# homeowners, homeowner's or homeowners' association?



## KL_Phelps (Nov 7, 2013)

I complained to the "______" association. Which is the correct way? I'm inclined to use homeowners, but would like conformation.


----------



## A.C. Scott (Mar 25, 2014)

I think it should be homeowners association, right? I mean it's not possessive is it? homeowner's doesn't make sense either way because there is more than one homeowner.


----------



## KL_Phelps (Nov 7, 2013)

that was my thinking, but I needed a second brain to confirm it


----------



## Jana DeLeon (Jan 20, 2011)

I think it's homeowners, as in an association of homeowners. If it was homeowners', then that would be an association belonging to multiple homeowners.


----------



## Rayven T. Hill (Jul 24, 2013)

Perhaps it's none of the above?

According to wiki, it's homeowner association.

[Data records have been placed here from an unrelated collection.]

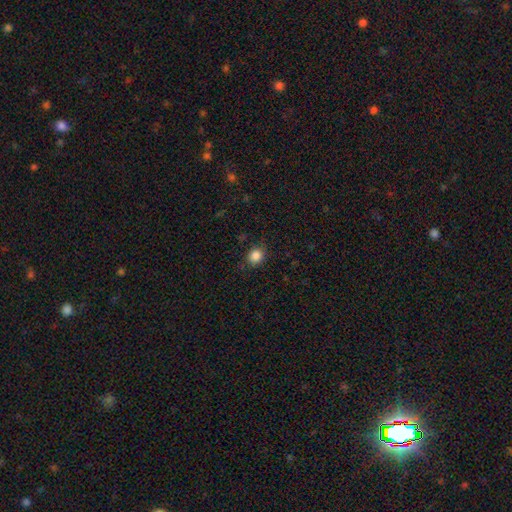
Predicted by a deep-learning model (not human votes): A smooth galaxy with no disk features (85%) that is round (72%). Merging: none (84%).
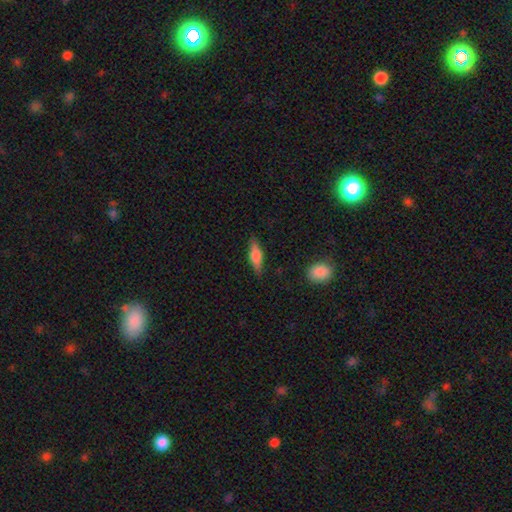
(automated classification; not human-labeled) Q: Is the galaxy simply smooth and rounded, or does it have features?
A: smooth — 62%.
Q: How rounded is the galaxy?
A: cigar-shaped — 53%.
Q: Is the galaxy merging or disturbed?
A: none — 84%.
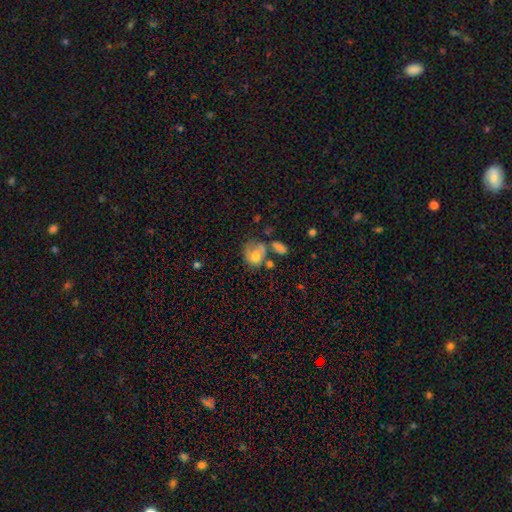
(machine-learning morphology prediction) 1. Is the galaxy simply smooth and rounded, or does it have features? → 61% smooth, 29% featured or disk, 9% star or artifact.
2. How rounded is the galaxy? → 57% round, 42% in between, 1% cigar-shaped.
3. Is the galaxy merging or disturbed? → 32% none, 25% merger, 24% minor disturbance, 19% major disturbance.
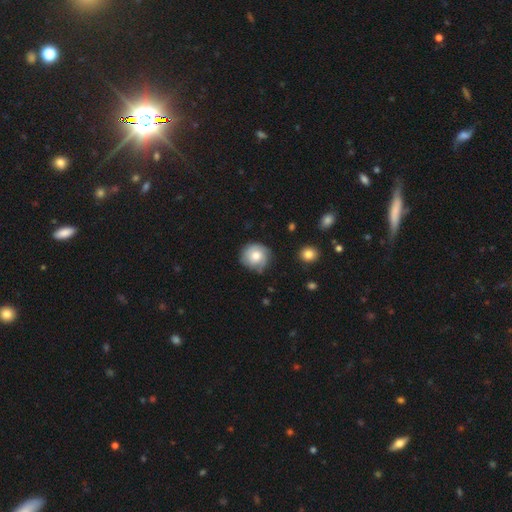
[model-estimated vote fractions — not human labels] Morphology: type=smooth (55%); roundness=round (89%); merging=none (70%).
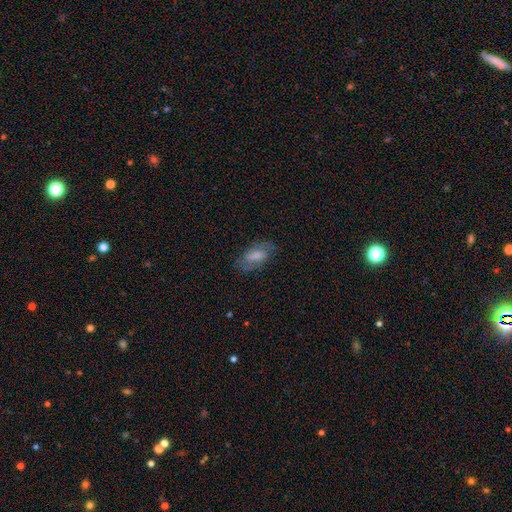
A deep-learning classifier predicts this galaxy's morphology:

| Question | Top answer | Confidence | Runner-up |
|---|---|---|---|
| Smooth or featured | smooth | 48% | featured or disk (44%) |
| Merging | none | 72% | minor disturbance (19%) |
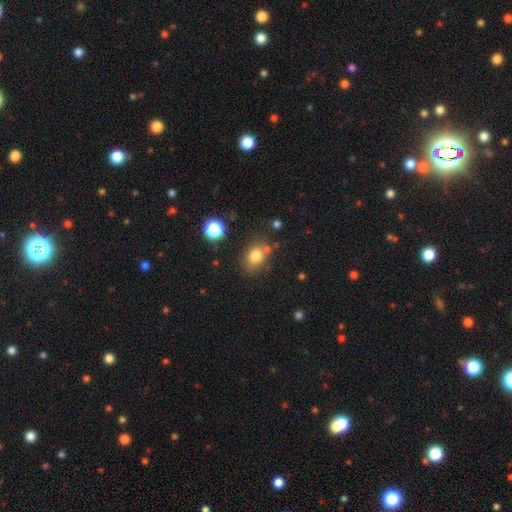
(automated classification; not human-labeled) smooth 79%, star or artifact 13%, featured or disk 8%. Down the decision tree: how rounded — in between (56%); merging — none (70%).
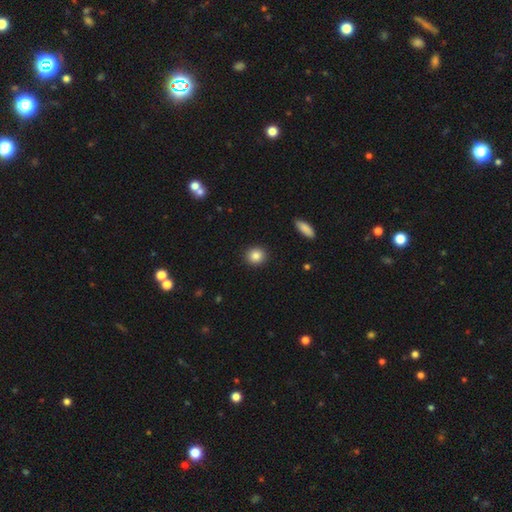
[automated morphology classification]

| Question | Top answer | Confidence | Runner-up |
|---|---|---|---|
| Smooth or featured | smooth | 85% | star or artifact (9%) |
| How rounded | round | 85% | in between (14%) |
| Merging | none | 92% | minor disturbance (5%) |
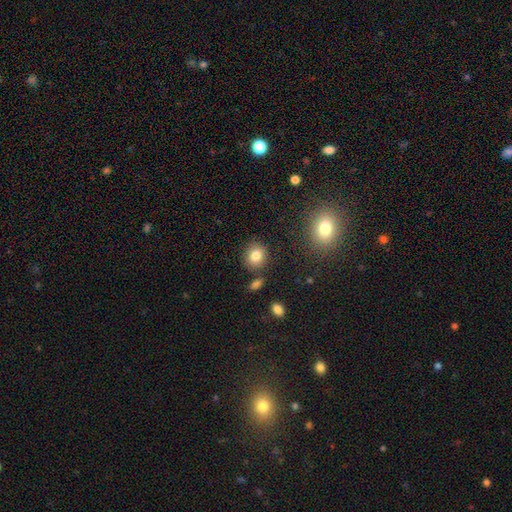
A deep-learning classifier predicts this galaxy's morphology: smooth-or-featured: smooth: 82% | star or artifact: 11% | featured or disk: 8%
  how-rounded: round: 76% | in between: 22% | cigar-shaped: 1%
  merging: none: 82% | minor disturbance: 10% | merger: 5% | major disturbance: 3%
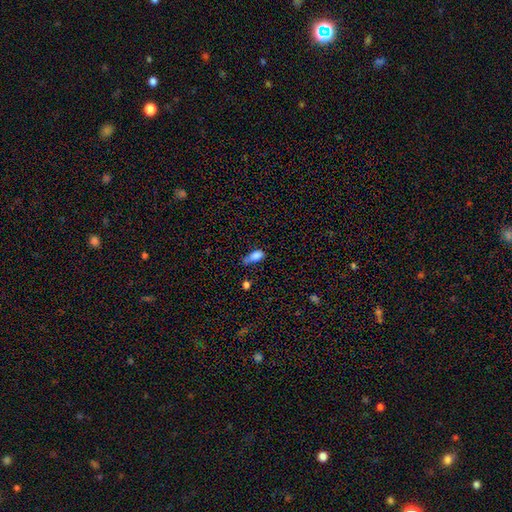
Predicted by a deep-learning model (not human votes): A smooth galaxy with no disk features (80%) that is in between round and cigar-shaped (84%). Merging: minor disturbance (39%).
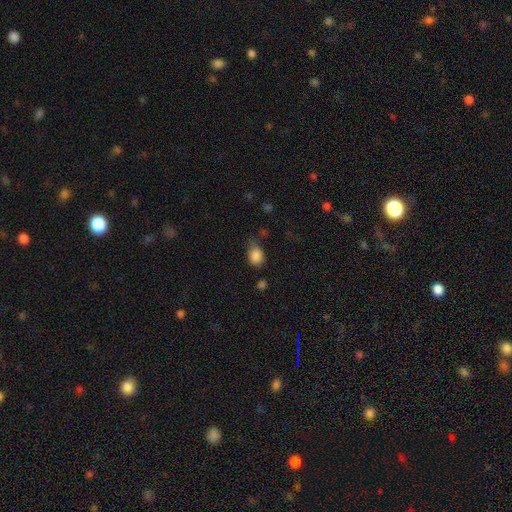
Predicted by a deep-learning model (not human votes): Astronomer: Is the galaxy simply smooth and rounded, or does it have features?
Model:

http://en.wikipedia.org/wiki/Homeowner_association


----------



## Jim Johnson (Jan 4, 2011)

Rayven T. Hill said:


> Perhaps it's none of the above?
> 
> According to wiki, it's homeowner association.
> 
> http://en.wikipedia.org/wiki/Homeowner_association


Except that within that article, they mention "homeowners' association". 

My HOA uses 'homeowners' association'. It's possessive because it's our association. Once the real estate entity sold off enough lots, they transferred ownership of the association to the homeowners.


----------



## H. S. St. Ours (Mar 24, 2012)

"When in doubt, leave it out."


----------



## ricola (Mar 3, 2014)

Here's my cheat:  Replace the plural possible possessive person with the word "men."  Men association.  Sounds ridiculous.  So the "s" really is possessive.  That makes it the homeowners' association.


----------



## Maggie Dana (Oct 26, 2011)

My copy editor who goes by CMoS says it's homeowners' association, so that's what I've used in my books.


----------



## Taking my troll a$$ outta here (Apr 8, 2013)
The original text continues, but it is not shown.